• [Your instructions]: Retype everything in the bug report text from "The source of" down to "the LVM tool.".

Created attachment 935324 [details] md metadata version 1.0 versus lvmetad When using MD with metadata version 1.0 (which means the MD signature is written at the end of underlying devices), we can fool LVM tools/lvmetad to try looking for the device which is normally filtered out by MD filter (md_component_detection=1 which is used by default). Why filtering is OK here, the message "No device ound for PV ..." is confusing and it should not be issued in this case. Reproducer: [0] f20/~ # mdadm --create /dev/md0 --metadata 1.0 --level=1 --raid-devices=2 /dev/sda /dev/sdb mdadm: array /dev/md0 started. [0] f20/~ # pvcreate /dev/md0 Physical volume "/dev/md0" successfully created [0] f20/~ # pvs PV VG Fmt Attr PSize PFree /dev/md0 lvm2 --- 127.94m 127.94m /dev/vda2 fedora lvm2 a-- 9.50g 0 [0] f20/~ # pvscan --cache Found duplicate PV 1xeIn2yuraCkfHupuUdNAqe9DEKsSP8u: using /dev/md0 not /dev/sda Found duplicate PV 1xeIn2yuraCkfHupuUdNAqe9DEKsSP8u: using /dev/sdb not /dev/md0 [0] f20/~ # pvs No device found for PV 1xeIn2-yura-CkfH-upuU-dNAq-e9DE-KsSP8u. PV VG Fmt Attr PSize PFree /dev/vda2 fedora lvm2 a-- 9.50g 0 Since we're writing MD signature at the end of underlying devices, when writing PV header on the MD device /dev/md0, the PV header ends up written at the beginning of these MD component devices just like it would end up when writing to the /dev/sda or /dev/sdb directly. This all ends up with confusion where we see 3 PV headers at once when considering the reproducer above - found in /dev/sda, /dev/sdb and /dev/md0 which is on top of /dev/sda and /dev/sdb. And somehow the interaction between MD filter and list of PVs from lvmetad does not work well together which ends up with that message "No device found for PV". (Attaching logs from both pvscan cache and pvs, this is with upstream code as of c774d9a3f35c312d5b24c4ba13da707ccd975194)
I suppose this may be also the cause of bug #1018852. (But I need to ask for MD metadata used there still...)
The source of the problem seems to be that pvscan --cache tries to detect PV header duplicates (from pvscan_cache.log which is attached): #cache/lvmetad.c:814 Telling lvmetad to store PV /dev/sda (1xeIn2-yura-CkfH-upuU-dNAq-e9DE-KsSP8u) #cache/lvmcache.c:1544 Found duplicate PV 1xeIn2yuraCkfHupuUdNAqe9DEKsSP8u: using /dev/md0 not /dev/sda The pvscan --cache should not do any analysis and it should not detect any duplicates - if it sees /dev/sda, /dev/sdb and /dev/md0 to contain the same PV header, it should just send this to lvmetad. The filtering and analysis should be only done on client side when processing the list that lvmetad sent to the LVM tool.
(I suppose the same problem would arise with mpath devices which have similar layout - two or more devices underneath and mpath one on top.)

• [Given material]:
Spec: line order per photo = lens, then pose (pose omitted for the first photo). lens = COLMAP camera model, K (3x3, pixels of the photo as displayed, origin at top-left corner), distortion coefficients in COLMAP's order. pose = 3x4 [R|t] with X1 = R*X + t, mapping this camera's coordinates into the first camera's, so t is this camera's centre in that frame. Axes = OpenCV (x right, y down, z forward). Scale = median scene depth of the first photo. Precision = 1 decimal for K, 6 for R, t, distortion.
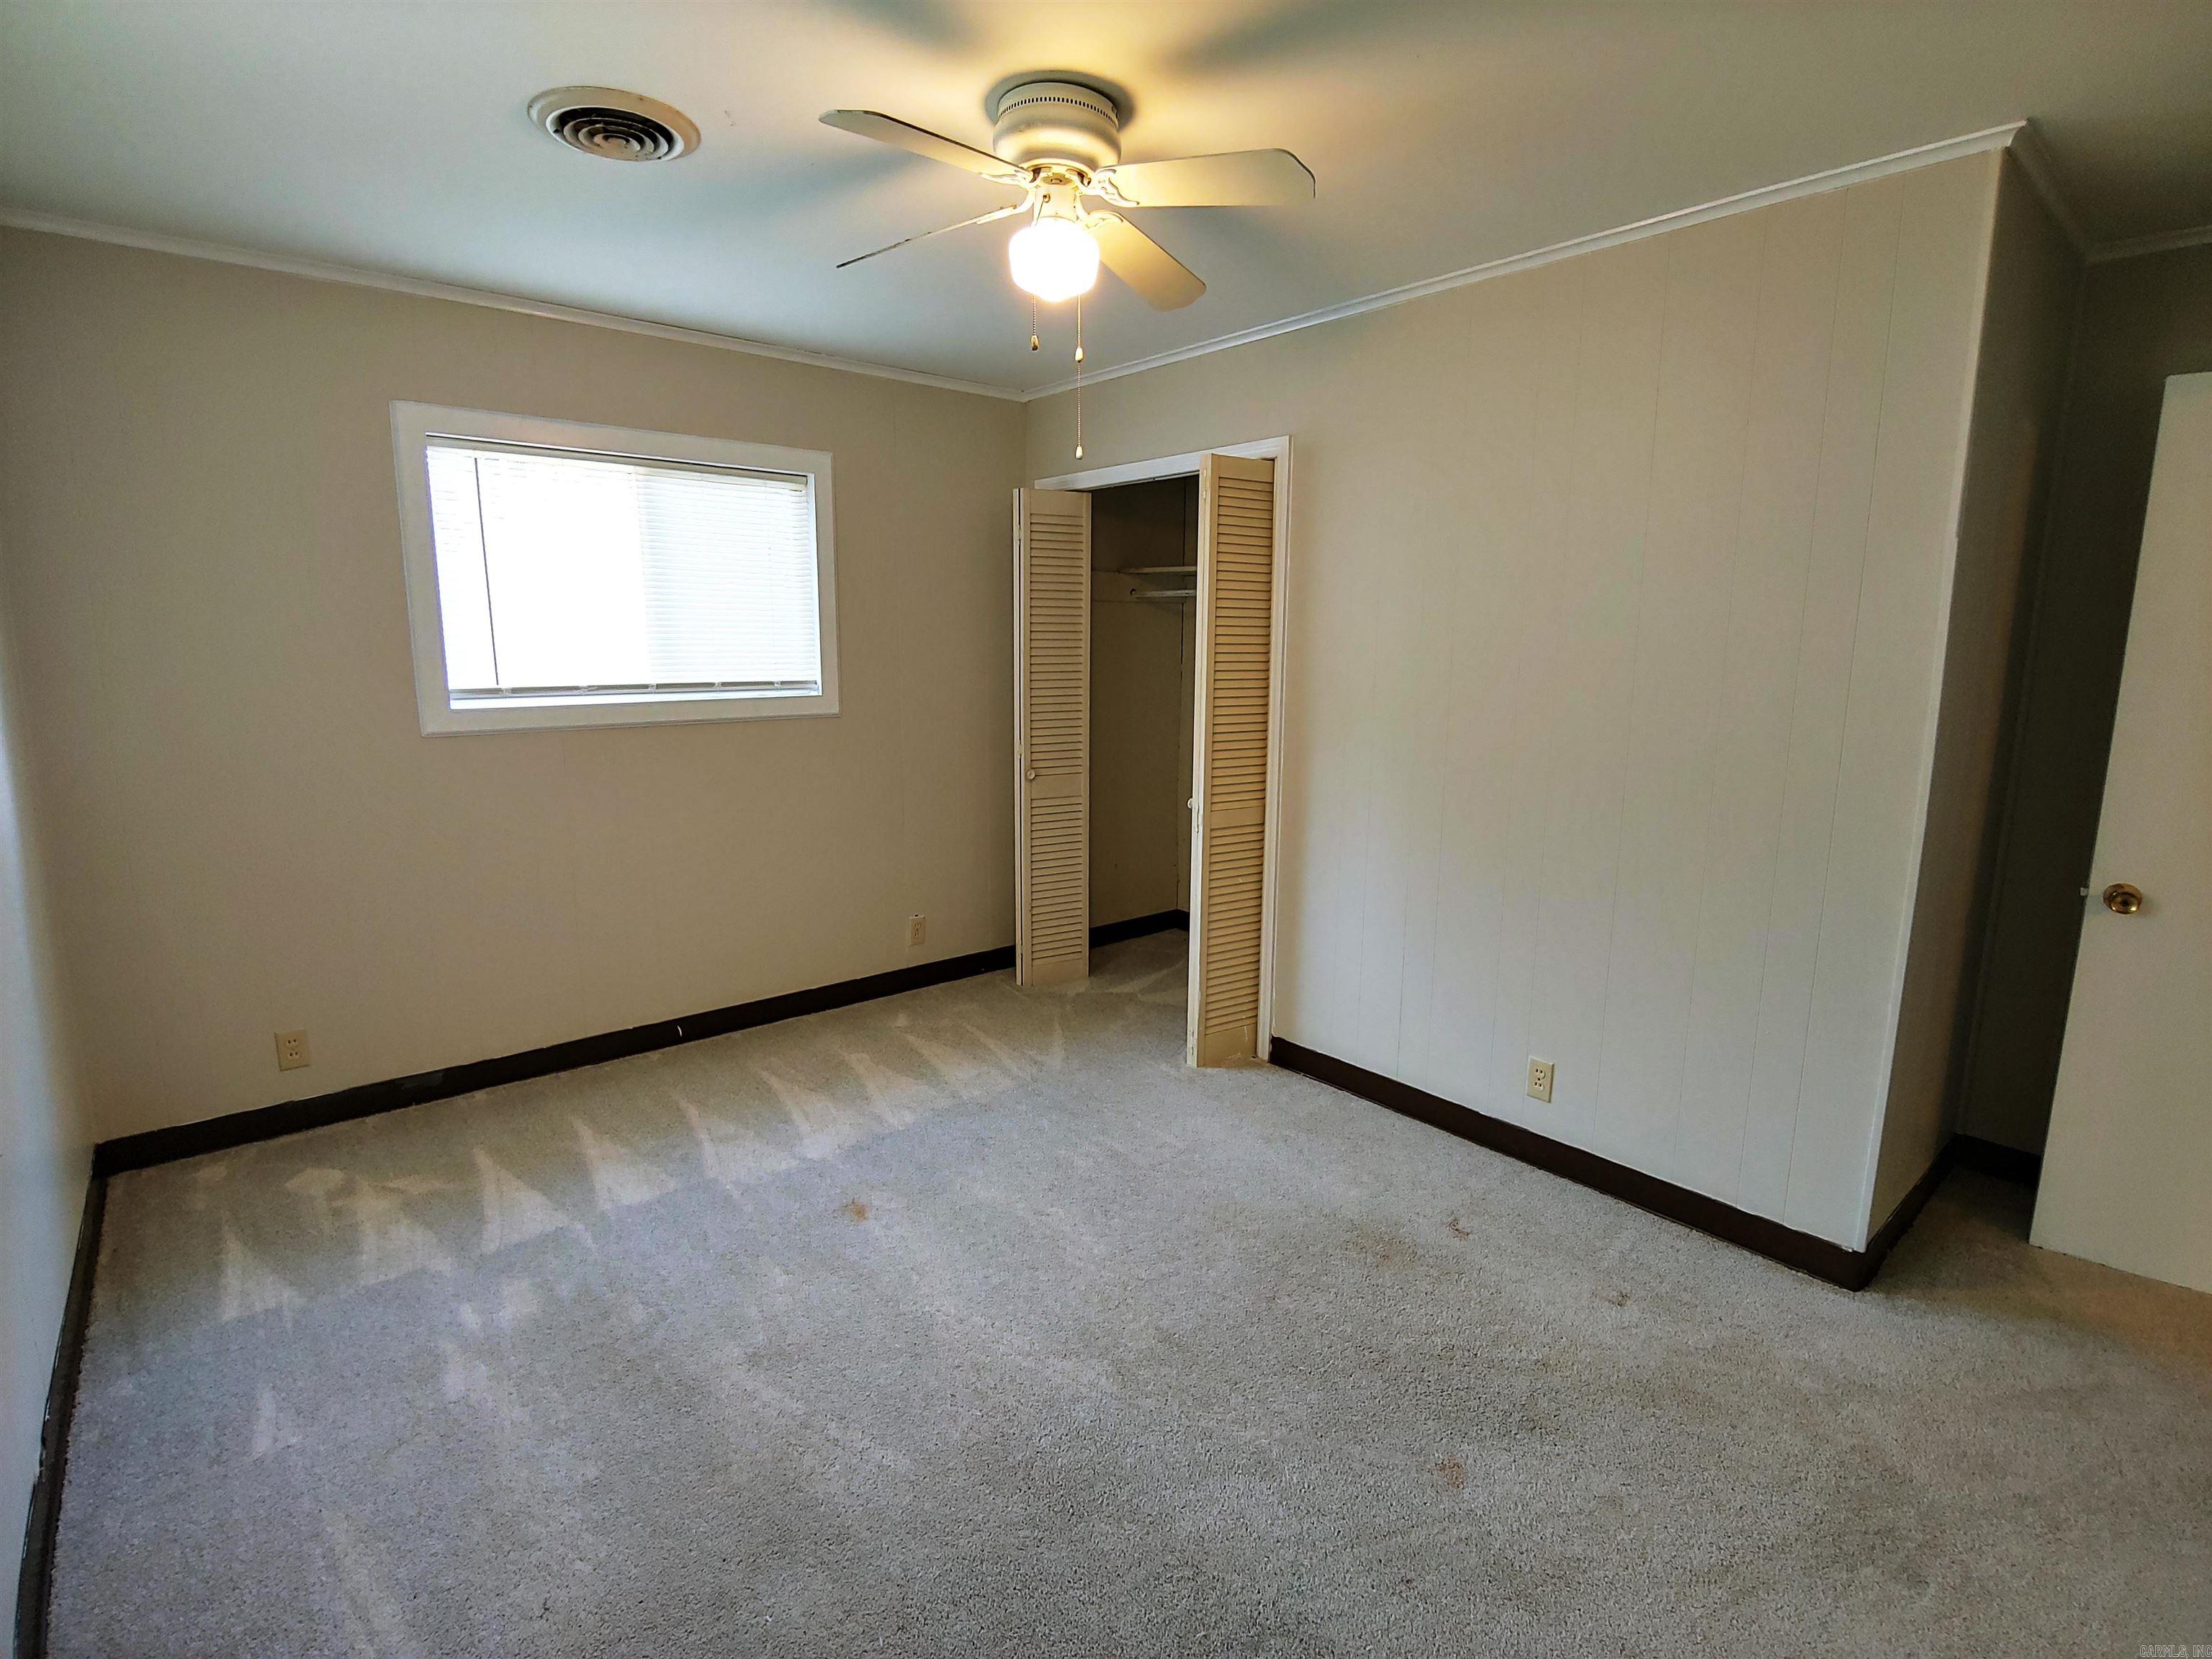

• [Result of the task]:
The source of the problem seems to be that pvscan --cache tries to detect PV header duplicates (from pvscan_cache.log which is attached): #cache/lvmetad.c:814 Telling lvmetad to store PV /dev/sda (1xeIn2-yura-CkfH-upuU-dNAq-e9DE-KsSP8u) #cache/lvmcache.c:1544 Found duplicate PV 1xeIn2yuraCkfHupuUdNAqe9DEKsSP8u: using /dev/md0 not /dev/sda The pvscan --cache should not do any analysis and it should not detect any duplicates - if it sees /dev/sda, /dev/sdb and /dev/md0 to contain the same PV header, it should just send this to lvmetad. The filtering and analysis should be only done on client side when processing the list that lvmetad sent to the LVM tool.